TAT-Mediated Acidic Fibroblast Growth Factor Delivery to the Dermis Improves Wound Healing of Deep Skin Tissue in Rat

Background The definition of deep tissue injury was derived from multiple clinical cases as A purple or maroon localized area of discolored intact skin or blood-filled blister due to damage of underlying soft tissue from pressure and/or shear. Acidic fibroblast growth factor (aFGF) significantly improves wound healing under diabetic conditions. However, to date, the therapeutic application of aFGF has been limited, due to its low delivery efficiency and short half-life. Methodology/Principal Findings Using an animal model of magnet-induced pressure ulcers, transactivator of transcription protein (TAT)-aFGF was evaluated for transdermal delivery and wound healing. Immunohistochemistry and Western blotting were also performed to determine the expression of transforming growth factor (TGF)-beta 1, alpha-smooth muscle actin (alpha-SMA), CD68, proliferating cell nuclear antigen (PCNA) and TGF-beta-receptor II (TGF-beta RII) in cultured human dermal fibroblasts.
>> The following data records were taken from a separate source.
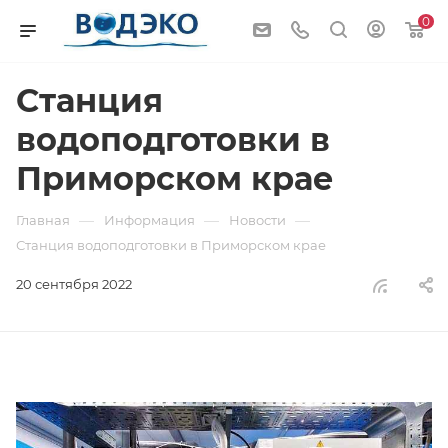
0
Станция
водоподготовки в
Приморском крае
—
—
—
Главная
Информация
Новости
Станция водоподготовки в Приморском крае
20 сентября 2022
We found that that mice treated with TAT-aFGF had higher accumulation of aFGF in both dermis and subcutaneous tissues compared with mice treated with aFGF alone. In the remodeling phase, TAT-aFGF treatment decreased the expression of alpha-SMA to normal levels, thereby facilitating normal wound healing processes and abrogating hypertrophic scarring. In human dermal fibroblasts, TAT-aFGF reversed the suppressive effect of TNF-alpha on alpha-SMA expression and restored TGF-beta RII and TGF-beta 1 expression. Conclusions/Significance Our results demonstrate that TAT-aFGF has a favorable therapeutic effect on the healing of subcutaneous deep tissue injury.